===== Excerpt

Sunday, July 11, 2010

Progressive Groups form an alliance

Progressives hope 'One Nation' coalition can recapture grass-roots fervor
By Krissah Thompson
Washington Post Staff Writer
Monday, July 12, 2010; A03
 If imitation is the highest form of flattery, the "tea party" movement must be honored.
In an effort to replicate the tea party's success, 170 liberal and civil rights groups are forming a coalition that they hope will match the movement's political energy and influence. They promise to "counter the tea party narrative" and help the progressive movement find its voice again after 18 months of foundering.
The large-scale attempt at liberal unity, dubbed "One Nation," will try to revive themes that energized the progressive grass roots two years ago. In a repurposing of Barack Obama's former campaign slogan, organizers are demanding "all the change" they voted for -- a poke at the White House.
But the liberal groups have long had a kind of sibling rivalry, jostling over competing agendas and seeking to influence some of the same lawmakers. In forming the coalition, the groups struggled to settle on a name. Even now, two of the major players disagree about who came up with the idea of holding a march this fall.

In this respect, at least, the liberal effort already resembles the fractious tea party movement. In February, some tea party groups skipped a long-planned gathering in Nashville in protest of alleged profiteering by convention organizers. Tea partiers have also argued about which candidates represent the movement.
Despite the friction among liberal groups, the effort behind One Nation was born of a certain necessity: At one of the first meetings, Deepak Bhargava, executive director of the Center for Community Change, said, "Raise your hand if you can push your part of the agenda all by yourself."
No hands went up.
Indeed, a promised overhaul of immigration law is virtually dead this year. Legislation that labor unions say would make it easier for them to grow their membership is stalled in Congress. The jobless rate is 15.4 percent for blacks and 12.4 percent for Hispanics, compared with 8.6 percent for whites.
"Having been confronted with the specter of the tea party . . . we felt it urgent to organize the majority of this country, which voted in 2008 and has gone back to the couch," said Benjamin Jealous, president of the NAACP. "We've been split off in different directions."
The groups involved represent the core of the first-time voters who backed Obama, including the National Council of La Raza, the Service Employees International Union, the NAACP, the AFL-CIO, and the United States Student Association. (The effort is separate from the Democratic Party's plan to spend $50 million trying to reach those same voters.)
Their aha! moment happened after the health-care overhaul passed this spring. Liberal groups, which focused their collective strength to push the bill against heavy resistance, felt relevant and effective for the first time in a long while. That health-care coalition, composed of civil rights groups, student activists and labor leaders, liked the winning formula.
"In many ways, the bitter fight for health-care reform has painfully highlighted that we must go back to the grass-roots organizing that won us the election in the first place," said George Gresham, president of 1199 SEIU United Healthcare Workers East.

==========
===== Extracted records

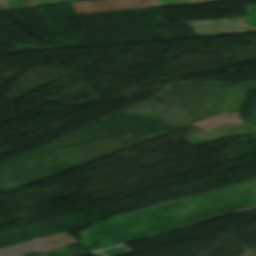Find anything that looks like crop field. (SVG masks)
Masks as SVG:
<instances>
[{
	"label": "crop field",
	"instance_id": "4",
	"mask_svg": "<svg viewBox=\"0 0 256 256\" xmlns=\"http://www.w3.org/2000/svg\"><path fill=\"white\" fill-rule=\"evenodd\" d=\"M102 252H104L107 256H120L128 253H132L133 251H131L128 247L123 245V246L103 250Z\"/></svg>",
	"mask_w": 256,
	"mask_h": 256
},
{
	"label": "crop field",
	"instance_id": "8",
	"mask_svg": "<svg viewBox=\"0 0 256 256\" xmlns=\"http://www.w3.org/2000/svg\"><path fill=\"white\" fill-rule=\"evenodd\" d=\"M95 256H103L100 252L94 253Z\"/></svg>",
	"mask_w": 256,
	"mask_h": 256
},
{
	"label": "crop field",
	"instance_id": "6",
	"mask_svg": "<svg viewBox=\"0 0 256 256\" xmlns=\"http://www.w3.org/2000/svg\"><path fill=\"white\" fill-rule=\"evenodd\" d=\"M251 8H256V6H246L249 16L245 17L244 23L256 28V16L254 17L251 16V11H250Z\"/></svg>",
	"mask_w": 256,
	"mask_h": 256
},
{
	"label": "crop field",
	"instance_id": "1",
	"mask_svg": "<svg viewBox=\"0 0 256 256\" xmlns=\"http://www.w3.org/2000/svg\"><path fill=\"white\" fill-rule=\"evenodd\" d=\"M256 206V197L208 208L194 197L93 224L79 232L90 252Z\"/></svg>",
	"mask_w": 256,
	"mask_h": 256
},
{
	"label": "crop field",
	"instance_id": "3",
	"mask_svg": "<svg viewBox=\"0 0 256 256\" xmlns=\"http://www.w3.org/2000/svg\"><path fill=\"white\" fill-rule=\"evenodd\" d=\"M252 196H256L255 188L233 186L196 198L208 207H213Z\"/></svg>",
	"mask_w": 256,
	"mask_h": 256
},
{
	"label": "crop field",
	"instance_id": "5",
	"mask_svg": "<svg viewBox=\"0 0 256 256\" xmlns=\"http://www.w3.org/2000/svg\"><path fill=\"white\" fill-rule=\"evenodd\" d=\"M29 1L32 3L33 6H38V5L73 2V1H80V0H29Z\"/></svg>",
	"mask_w": 256,
	"mask_h": 256
},
{
	"label": "crop field",
	"instance_id": "2",
	"mask_svg": "<svg viewBox=\"0 0 256 256\" xmlns=\"http://www.w3.org/2000/svg\"><path fill=\"white\" fill-rule=\"evenodd\" d=\"M244 17L221 18L187 24L194 27V31L204 36L256 32V29L243 24Z\"/></svg>",
	"mask_w": 256,
	"mask_h": 256
},
{
	"label": "crop field",
	"instance_id": "7",
	"mask_svg": "<svg viewBox=\"0 0 256 256\" xmlns=\"http://www.w3.org/2000/svg\"><path fill=\"white\" fill-rule=\"evenodd\" d=\"M240 186H248V187H255L256 188V181L249 182V183H246V184H242Z\"/></svg>",
	"mask_w": 256,
	"mask_h": 256
}]
</instances>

==========

List of tasks
1 - Do these statements agree with the One Nation article? For each, answer yes or no and quote the words from the article that decide it.
(a) The coalition is made up of 170 liberal and civil rights groups.
(b) The jobless rate for Hispanics is 15.4 percent.
(c) The coalition's effort is part of the Democratic Party's $50 million plan to reach first-time voters.
2 - Can you convert the crop field entries above into a Markdown table with the columns No. and Line, giving each nonblank line its own row, and leave the picture out of the answer?

Results in order
1 -
(a) Yes: "170 liberal and civil rights groups are forming a coalition"
(b) No: "12.4 percent for Hispanics"
(c) No: "The effort is separate from the Democratic Party's plan to spend $50 million trying to reach those same voters."

2 -
| No. | Line |
|---|---|
| 1 | Find anything that looks like crop field. (SVG masks) |
| 2 | Masks as SVG: |
| 3 | <instances> |
| 4 | [{ |
| 5 | 	"label": "crop field", |
| 6 | 	"instance_id": "4", |
| 7 | 	"mask_svg": "<svg viewBox=\"0 0 256 256\" xmlns=\"http://www.w3.org/2000/svg\"><path fill=\"white\" fill-rule=\"evenodd\" d=\"M102 252H104L107 256H120L128 253H132L133 251H131L128 247L123 245V246L103 250Z\"/></svg>", |
| 8 | 	"mask_w": 256, |
| 9 | 	"mask_h": 256 |
| 10 | }, |
| 11 | { |
| 12 | 	"label": "crop field", |
| 13 | 	"instance_id": "8", |
| 14 | 	"mask_svg": "<svg viewBox=\"0 0 256 256\" xmlns=\"http://www.w3.org/2000/svg\"><path fill=\"white\" fill-rule=\"evenodd\" d=\"M95 256H103L100 252L94 253Z\"/></svg>", |
| 15 | 	"mask_w": 256, |
| 16 | 	"mask_h": 256 |
| 17 | }, |
| 18 | { |
| 19 | 	"label": "crop field", |
| 20 | 	"instance_id": "6", |
| 21 | 	"mask_svg": "<svg viewBox=\"0 0 256 256\" xmlns=\"http://www.w3.org/2000/svg\"><path fill=\"white\" fill-rule=\"evenodd\" d=\"M251 8H256V6H246L249 16L245 17L244 23L256 28V16L254 17L251 16V11H250Z\"/></svg>", |
| 22 | 	"mask_w": 256, |
| 23 | 	"mask_h": 256 |
| 24 | }, |
| 25 | { |
| 26 | 	"label": "crop field", |
| 27 | 	"instance_id": "1", |
| 28 | 	"mask_svg": "<svg viewBox=\"0 0 256 256\" xmlns=\"http://www.w3.org/2000/svg\"><path fill=\"white\" fill-rule=\"evenodd\" d=\"M256 206V197L208 208L194 197L93 224L79 232L90 252Z\"/></svg>", |
| 29 | 	"mask_w": 256, |
| 30 | 	"mask_h": 256 |
| 31 | }, |
| 32 | { |
| 33 | 	"label": "crop field", |
| 34 | 	"instance_id": "3", |
| 35 | 	"mask_svg": "<svg viewBox=\"0 0 256 256\" xmlns=\"http://www.w3.org/2000/svg\"><path fill=\"white\" fill-rule=\"evenodd\" d=\"M252 196H256L255 188L233 186L196 198L208 207H213Z\"/></svg>", |
| 36 | 	"mask_w": 256, |
| 37 | 	"mask_h": 256 |
| 38 | }, |
| 39 | { |
| 40 | 	"label": "crop field", |
| 41 | 	"instance_id": "5", |
| 42 | 	"mask_svg": "<svg viewBox=\"0 0 256 256\" xmlns=\"http://www.w3.org/2000/svg\"><path fill=\"white\" fill-rule=\"evenodd\" d=\"M29 1L32 3L33 6H38V5L73 2V1H80V0H29Z\"/></svg>", |
| 43 | 	"mask_w": 256, |
| 44 | 	"mask_h": 256 |
| 45 | }, |
| 46 | { |
| 47 | 	"label": "crop field", |
| 48 | 	"instance_id": "2", |
| 49 | 	"mask_svg": "<svg viewBox=\"0 0 256 256\" xmlns=\"http://www.w3.org/2000/svg\"><path fill=\"white\" fill-rule=\"evenodd\" d=\"M244 17L221 18L187 24L194 27V31L204 36L256 32V29L243 24Z\"/></svg>", |
| 50 | 	"mask_w": 256, |
| 51 | 	"mask_h": 256 |
| 52 | }, |
| 53 | { |
| 54 | 	"label": "crop field", |
| 55 | 	"instance_id": "7", |
| 56 | 	"mask_svg": "<svg viewBox=\"0 0 256 256\" xmlns=\"http://www.w3.org/2000/svg\"><path fill=\"white\" fill-rule=\"evenodd\" d=\"M240 186H248V187H255L256 188V181L249 182V183H246V184H242Z\"/></svg>", |
| 57 | 	"mask_w": 256, |
| 58 | 	"mask_h": 256 |
| 59 | }] |
| 60 | </instances> |